People are talking about Tinderbox timelines again. If you're interested in time lines, have a nice temporal visualization you’d like to share (or publicize), or have some time data you’d like to explore in Tinderbox, Email me.

Michael Ruhlman makes a home video about cooking paté a choux. (This, by the way, is a very good thing and tasty thing for you to do.)

Notice that good video is hard. We see from this example that it’s hard even if (a) you’re an experienced and excellent public speaker, (b) you’ve been on TV a lot, so you know what you’re doing, (c) your wife is a pro photographer, and (d) you’re right in the center of your comfort zone, and doing another take will cost you $5.

I really love the new typography of the Web site, incidentally, which extends nicely into the embedded video.

I’m not wild about the urge to try to reduce everything to TV. But some things are best communicated by watching. What should the dough look like? When you “stir vigorously”, does this mean “not langorously”? Or does it mean “beat the living daylights out of it?”

I just exchanged email with a Tinderbox user who’s been working with the program for years and years, and hadn’t realized that you can make a note by double-clicking where you want the note to be. Perhaps we need more video after all.

Zeldman:

Losing one’s home was a problem in 2009. Losing one’s job was a problem in 2009. Checking a website to see who liked one’s joke does not even make the top 1,000,000 problems of 2009.

We’re polishing Tinderbox 5. It’s been a lot of work. A lot.

What is a day off, anyway?

Soon.

Krugman:

Here’s the way it is: we have a real chance of getting a serious cap and trade program in place within a year or two. We have no chance of getting a carbon tax for the foreseeable future. It’s just destructive to denounce the program we can actually get — a program that won’t be perfect, won’t be enough, but can be made increasingly effective over time — in favor of something that can’t possibly happen in time to avoid disaster.
Dec 09 3 2009

Black Screen

Over Thanksgiving weekend, a little-known security company published a vague report about a Microsoft security patch that, reportedly, sometimes cause “black screen of death”. Monday, the tech press picked it up, got Microsoft to say “we’re investigating it”, and reported the investigation. Then Microsoft turned up nothing, and the tech press reported the denial. Typical Windows story.

Problem is: there was no problem. There was nothing wrong, nothing to investigate, nothing to deny. Nothing was wrong.

Our tech press is both corrupt and silly, forever chasing the expected narrative without understanding, or even trying to understand, the underlying technology.
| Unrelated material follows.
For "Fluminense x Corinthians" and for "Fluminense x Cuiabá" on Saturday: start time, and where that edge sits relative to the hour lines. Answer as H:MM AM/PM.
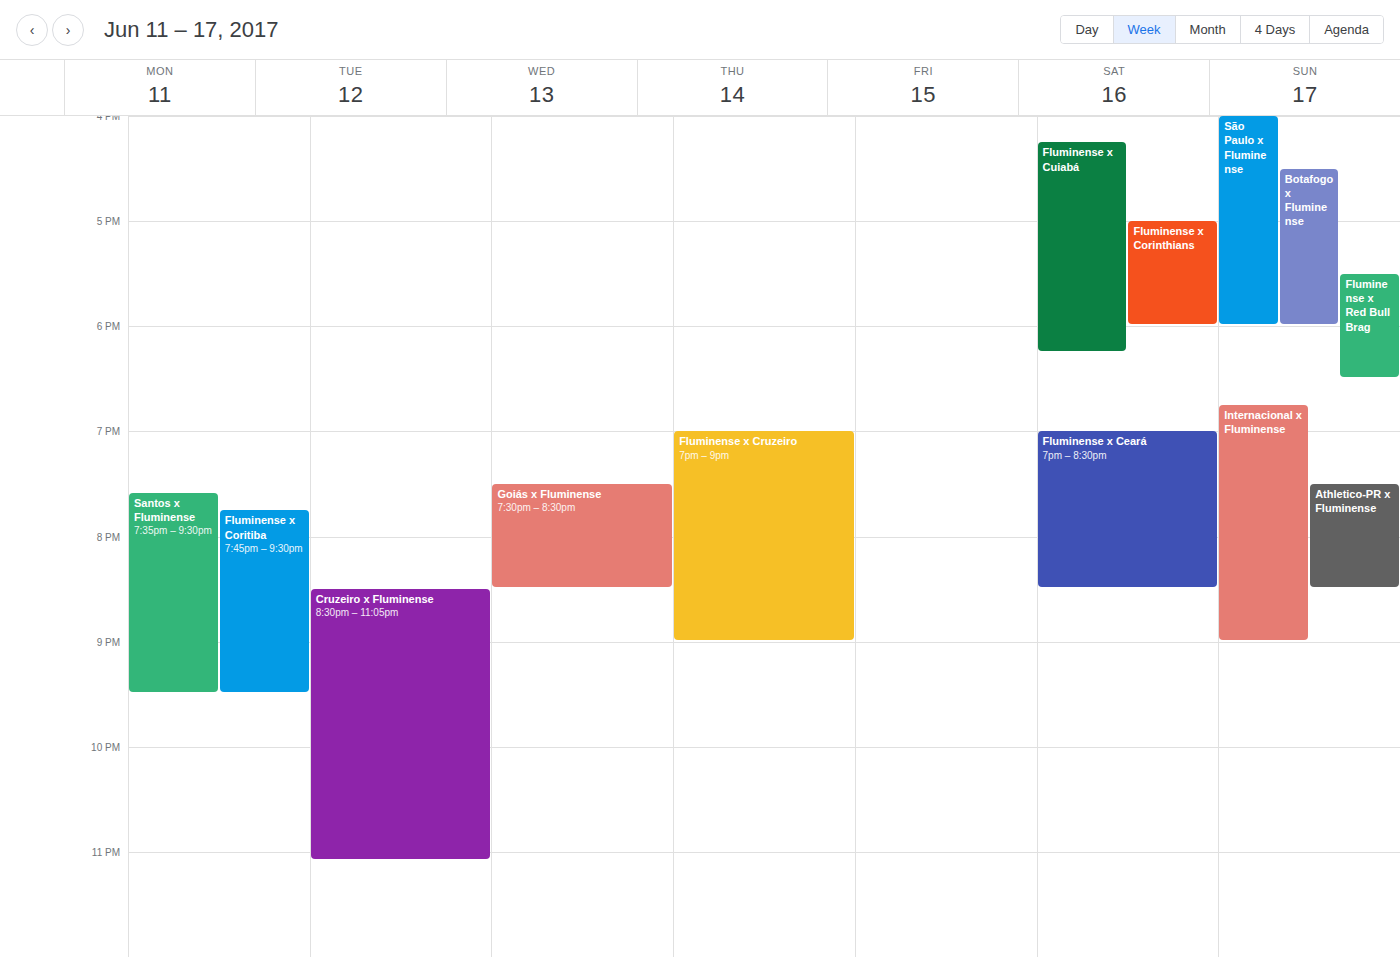
"Fluminense x Corinthians": 5:00 PM, exactly on the 5 PM line. "Fluminense x Cuiabá": 4:15 PM, neither: a quarter of the way from the 4 PM line to the 5 PM line.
The costs to everyone are frightening.

by Toby Barlow

A terrific novel, written in blank verse, about life as a werewolf on the Los Angeles streets. Barlow asks, “What is a man?” His answer is not John Wayne’s. Barlow asks as well, “What is a dog? And why do dogs do what they do?” These dogs can be men whenever they like, and can become dogs as they please. There’s a prosperous law firm where they guys knock off work, pile into a big SUV stocked with beer and steaks, drive out into the desert, and go for a run. There’s a pack of dogs that descends on nickel-and-dime meth labs. Something is wrong at the dog pound. And then there’s Buster, who thinks of himself Lark, top dog of a top pack, who disguises himself as a lapdog to escape from a tense situation on his way to world domination, and who finds being a nice lady’s pet is pretty damn good.